MICKEY HART Modesto, Calif.
Sir:
Your article on Jack (Dragnet) Webb was very interesting, but it should have been entitled "What Makes Jackie Run?"
NORRIS HOWARD Hanover, N.H.
Sir:
I do not want to get into trouble with the law and be held in contempt for questioning Sergeant Joe Friday, but I note his comments about George Rosenberg, Jim Moser and Bill Rousseau, his former associates in Dragnet, i.e., "guys who are experts in riding on your back and putting their hands in your pockets." Those of us who are familiar with such matters are well aware that were it not for George Rosenberg, Sergeant Friday would probably have never achieved his present rank at all ... As Webb's agent he put the program together with the help of the aforementioned gentlemen. And what's more, he sold it ...
I note also another of Sergeant Friday's statements: "What the hell have they done since they left me? Just show me their track records." I will be glad to advise him . . . George Rosenberg for many years (before and after his association with his man Friday) has handled many of Hollywood's most important writers as well as actors . . .
BEN PEARSON
Los Angeles
Sir:
Mr. Webb, whom you quaintly describe in your recent article as "basically modest," gives the impression that the original radio Dragnet sprang full-blown, like Minerva, from his forehead. Just for the record: the radio audition which sold the original series was produced by William P. Rousseau and directed by Carl Gruener ... I wrote the script . . . You quote Webb as asking of those who ... are no longer with him: "You just show me their track records." He will be happy to learn that at present I am working toward a Ph.D. at Columbia. I consider it to be something of a promotion.
ROBERT S. RYF Rye, N.Y.
Family Matter
Sir:
Your issue of March 8 contains a letter from Upton Sinclair . . . Since I happen to be his first wife, I find his account quite inaccurate, but I am well aware that Mr. Sinclair knows everything and that he is always right . . . The unhappy incidents to which he refers occurred some 43 years ago. I had hoped that in these intervening years he would develop some qualities of compassion and humility . . .
META FULLER STONE St. Petersburg, Fla.
"This Modern Hoax"
Sir:
Re TIME'S Feb. 8 article, "A Farmer's Fun": I [do not] claim to have positive proof that Olof Ohman carved the Kensington Stone. The statement given to a reporter by me contained an express disclaimer of my ability or intent to specify the perpetrators of this modern hoax.

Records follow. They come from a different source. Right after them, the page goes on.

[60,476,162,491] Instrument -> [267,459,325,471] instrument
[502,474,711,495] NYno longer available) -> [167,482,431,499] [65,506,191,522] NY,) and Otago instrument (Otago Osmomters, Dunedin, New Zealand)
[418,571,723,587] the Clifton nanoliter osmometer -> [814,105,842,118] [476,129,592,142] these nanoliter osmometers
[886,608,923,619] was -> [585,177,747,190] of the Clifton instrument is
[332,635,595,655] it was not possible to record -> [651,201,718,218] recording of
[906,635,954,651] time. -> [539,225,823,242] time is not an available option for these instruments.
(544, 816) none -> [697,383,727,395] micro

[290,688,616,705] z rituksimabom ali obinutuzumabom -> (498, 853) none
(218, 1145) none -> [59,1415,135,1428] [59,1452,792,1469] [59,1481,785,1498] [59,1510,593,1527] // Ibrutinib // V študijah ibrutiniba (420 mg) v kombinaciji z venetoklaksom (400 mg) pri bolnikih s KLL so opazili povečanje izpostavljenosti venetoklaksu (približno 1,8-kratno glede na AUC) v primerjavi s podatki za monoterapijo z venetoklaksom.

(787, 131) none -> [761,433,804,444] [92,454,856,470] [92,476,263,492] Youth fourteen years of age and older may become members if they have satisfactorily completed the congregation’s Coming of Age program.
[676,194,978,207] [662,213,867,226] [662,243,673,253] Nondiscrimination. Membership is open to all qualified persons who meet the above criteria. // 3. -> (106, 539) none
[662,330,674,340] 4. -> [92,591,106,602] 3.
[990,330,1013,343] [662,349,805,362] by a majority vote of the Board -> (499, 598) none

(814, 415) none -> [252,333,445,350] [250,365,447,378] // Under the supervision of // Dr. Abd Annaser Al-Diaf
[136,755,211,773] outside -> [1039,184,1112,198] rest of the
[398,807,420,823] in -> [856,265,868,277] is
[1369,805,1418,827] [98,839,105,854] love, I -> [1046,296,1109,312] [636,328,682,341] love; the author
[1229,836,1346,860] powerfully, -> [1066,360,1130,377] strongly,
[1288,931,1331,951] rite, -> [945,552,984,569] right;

The requirements of science and the declared purpose and spirit of my investigation were satisfied by a demonstration that the Kensington inscription can be completely explained as a modern fabrication . . .
ERIK WAHLGREN University of California Los Angeles
The Mau Mau
Sir:
Admittedly, Mau Mau threats against human life and order must be stopped. At the same time, however, soldiers, policemen and journalists will serve human decency, better by remembering that even Kenya Mau Mau are human beings. It is difficult to realize that your March 8 report, "The Fusiliers bagged 76 Mau Mau," concerns men, not jack rabbits or quail.
FRANCIS J. CORLEY, SJ. St. Louis, Mo.
The Root of the Matter
Sir:
I find that your March I article concerning the religious situation in France . . . distorts . . . the situation. It is not a question of authority, as you state. From my own personal knowledge, I can state that the visit of the most Rev. Emanuel Suarez, Master General of the Dominican Order, not only met no resistance, but the measures he employed were accepted . . . His visit served to strengthen the bonds which unite the French Dominicans with their leader in Rome. In fact, even before this visit, the Dominican worker-priests themselves had already submitted to the orders of the bishops and of the Holy See.
The root of the matter cannot be solved by speaking of the Gallicanism of 300 years ago; the root of the matter is simply the present tragic social situation which is driving the greater part of the French workers out of the Catholic Church. The priests involved were attempting to find an apostolic solution to that situation. . .
(THE REV.) R. L. BRUCKBERGER,
Dominican
St. Peter Martyr Priory Winona, Minn.